— BEGIN Text shown —
Best Saxophone Neck Strap Review in 2017

Ask professional saxophone players to name the most important part of their instrument and expect diverse responses. Some believe the mouthpiece to be the heart of a sax while others insist that without those keys, audiences would hear something akin to a fog horn! All agree that without a hook to secure their saxophone neck strap in place, it could be a struggle to perform, thus it’s the saxophone neck strap that earns universal consensus. Fortunately, there are so many comfortable, attractive, affordable saxophone straps on the 2017 market, it could take time for you to choose just one.

What makes a good Saxophone neck strap?

Your instrument is unique. You’re unique. Your decision to choose one sax strap over another should be based on those principles. Your body should be a first consideration. The size and weight of your instrument a second factor. Price and material? Seriously—can you put a price on comfort? Not if you play your instrument a lot and don’t want to leave a stage or rehearsal room doubled over like the Hunchback of Notre Dame.

Best Saxophone Neck Strap

The objective of a saxophone neck strap is fairly simple: distribute the instrument’s weight evenly, using your neck to do the job, so there’s less strain on your neck and back and your sax actually feels lighter in your hands as a result. If you play alto or tenor sax, you may dismiss the toll an inadequate strap can take on your body as being unimportant, but if your instrument belongs to the bass family, this is no irrelevant matter.
— END Text shown —
— BEGIN Extracted material —
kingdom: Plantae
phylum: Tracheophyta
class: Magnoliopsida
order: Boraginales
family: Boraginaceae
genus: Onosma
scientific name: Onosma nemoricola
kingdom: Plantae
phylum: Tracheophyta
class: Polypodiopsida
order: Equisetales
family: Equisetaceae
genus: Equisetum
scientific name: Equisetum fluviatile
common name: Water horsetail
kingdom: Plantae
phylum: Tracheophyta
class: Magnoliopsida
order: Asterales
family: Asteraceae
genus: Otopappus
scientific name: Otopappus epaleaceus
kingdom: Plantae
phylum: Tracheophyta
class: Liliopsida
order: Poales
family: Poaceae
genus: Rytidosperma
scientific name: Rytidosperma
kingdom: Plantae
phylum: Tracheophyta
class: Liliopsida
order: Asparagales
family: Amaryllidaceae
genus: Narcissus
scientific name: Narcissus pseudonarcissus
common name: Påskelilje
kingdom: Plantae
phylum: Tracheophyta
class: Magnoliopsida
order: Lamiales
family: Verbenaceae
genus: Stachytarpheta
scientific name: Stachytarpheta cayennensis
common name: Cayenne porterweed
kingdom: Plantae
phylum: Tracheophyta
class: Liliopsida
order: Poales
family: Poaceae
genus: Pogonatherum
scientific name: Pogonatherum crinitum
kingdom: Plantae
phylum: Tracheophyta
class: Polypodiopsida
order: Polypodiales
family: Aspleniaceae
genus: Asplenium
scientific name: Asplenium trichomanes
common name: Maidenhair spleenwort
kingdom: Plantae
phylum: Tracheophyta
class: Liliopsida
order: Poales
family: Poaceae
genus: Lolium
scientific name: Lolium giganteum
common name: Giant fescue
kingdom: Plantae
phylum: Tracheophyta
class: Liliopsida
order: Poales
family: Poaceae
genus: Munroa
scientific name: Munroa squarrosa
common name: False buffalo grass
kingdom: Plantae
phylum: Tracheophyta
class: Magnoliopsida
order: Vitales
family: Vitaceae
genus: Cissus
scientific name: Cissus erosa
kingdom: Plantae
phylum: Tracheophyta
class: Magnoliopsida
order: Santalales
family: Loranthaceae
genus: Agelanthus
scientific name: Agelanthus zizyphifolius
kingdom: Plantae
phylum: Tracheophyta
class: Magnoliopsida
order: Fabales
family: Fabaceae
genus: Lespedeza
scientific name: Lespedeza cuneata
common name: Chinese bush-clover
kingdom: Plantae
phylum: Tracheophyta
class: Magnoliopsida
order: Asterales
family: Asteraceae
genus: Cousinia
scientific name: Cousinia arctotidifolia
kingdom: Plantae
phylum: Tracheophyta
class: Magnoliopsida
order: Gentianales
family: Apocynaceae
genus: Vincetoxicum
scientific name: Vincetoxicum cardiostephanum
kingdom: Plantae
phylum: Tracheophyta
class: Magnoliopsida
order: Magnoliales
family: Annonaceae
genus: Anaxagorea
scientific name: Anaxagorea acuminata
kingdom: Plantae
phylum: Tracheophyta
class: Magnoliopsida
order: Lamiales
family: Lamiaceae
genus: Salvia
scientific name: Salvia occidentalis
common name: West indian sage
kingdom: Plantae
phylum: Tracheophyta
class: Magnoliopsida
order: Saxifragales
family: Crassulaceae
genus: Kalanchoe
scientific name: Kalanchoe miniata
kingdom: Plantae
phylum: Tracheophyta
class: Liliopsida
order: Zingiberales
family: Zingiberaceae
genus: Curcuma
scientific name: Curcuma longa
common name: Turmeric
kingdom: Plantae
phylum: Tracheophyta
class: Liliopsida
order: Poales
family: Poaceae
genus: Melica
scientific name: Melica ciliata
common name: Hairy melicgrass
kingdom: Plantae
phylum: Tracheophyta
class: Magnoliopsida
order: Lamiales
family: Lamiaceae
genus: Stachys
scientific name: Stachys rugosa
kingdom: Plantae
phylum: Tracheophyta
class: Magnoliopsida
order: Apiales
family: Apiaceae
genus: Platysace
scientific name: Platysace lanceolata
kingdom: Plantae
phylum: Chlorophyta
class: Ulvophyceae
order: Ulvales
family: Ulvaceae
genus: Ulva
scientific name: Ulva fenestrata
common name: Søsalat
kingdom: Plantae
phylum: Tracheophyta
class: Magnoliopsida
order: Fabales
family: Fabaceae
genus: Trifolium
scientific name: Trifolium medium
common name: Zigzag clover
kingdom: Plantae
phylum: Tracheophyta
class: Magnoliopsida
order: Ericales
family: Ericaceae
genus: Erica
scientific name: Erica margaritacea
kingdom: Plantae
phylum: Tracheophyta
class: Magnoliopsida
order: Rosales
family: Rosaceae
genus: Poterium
— END Extracted material —
Problems to solve =
A. Print the passage of the saxophone neck strap review that starts at the words "The objective of" and ends after the words "no irrelevant matter.".
B. Arrange the lines of the listing as a numbered list, beginning with the line containing "order: Zingiberales" and ending after the line containing "order: Ulvales". Omit blank lines.

Outputs =
A.
The objective of a saxophone neck strap is fairly simple: distribute the instrument’s weight evenly, using your neck to do the job, so there’s less strain on your neck and back and your sax actually feels lighter in your hands as a result. If you play alto or tenor sax, you may dismiss the toll an inadequate strap can take on your body as being unimportant, but if your instrument belongs to the bass family, this is no irrelevant matter.

B.
1. order: Zingiberales
2. family: Zingiberaceae
3. genus: Curcuma
4. scientific name: Curcuma longa
5. common name: Turmeric
6. kingdom: Plantae
7. phylum: Tracheophyta
8. class: Liliopsida
9. order: Poales
10. family: Poaceae
11. genus: Melica
12. scientific name: Melica ciliata
13. common name: Hairy melicgrass
14. kingdom: Plantae
15. phylum: Tracheophyta
16. class: Magnoliopsida
17. order: Lamiales
18. family: Lamiaceae
19. genus: Stachys
20. scientific name: Stachys rugosa
21. kingdom: Plantae
22. phylum: Tracheophyta
23. class: Magnoliopsida
24. order: Apiales
25. family: Apiaceae
26. genus: Platysace
27. scientific name: Platysace lanceolata
28. kingdom: Plantae
29. phylum: Chlorophyta
30. class: Ulvophyceae
31. order: Ulvales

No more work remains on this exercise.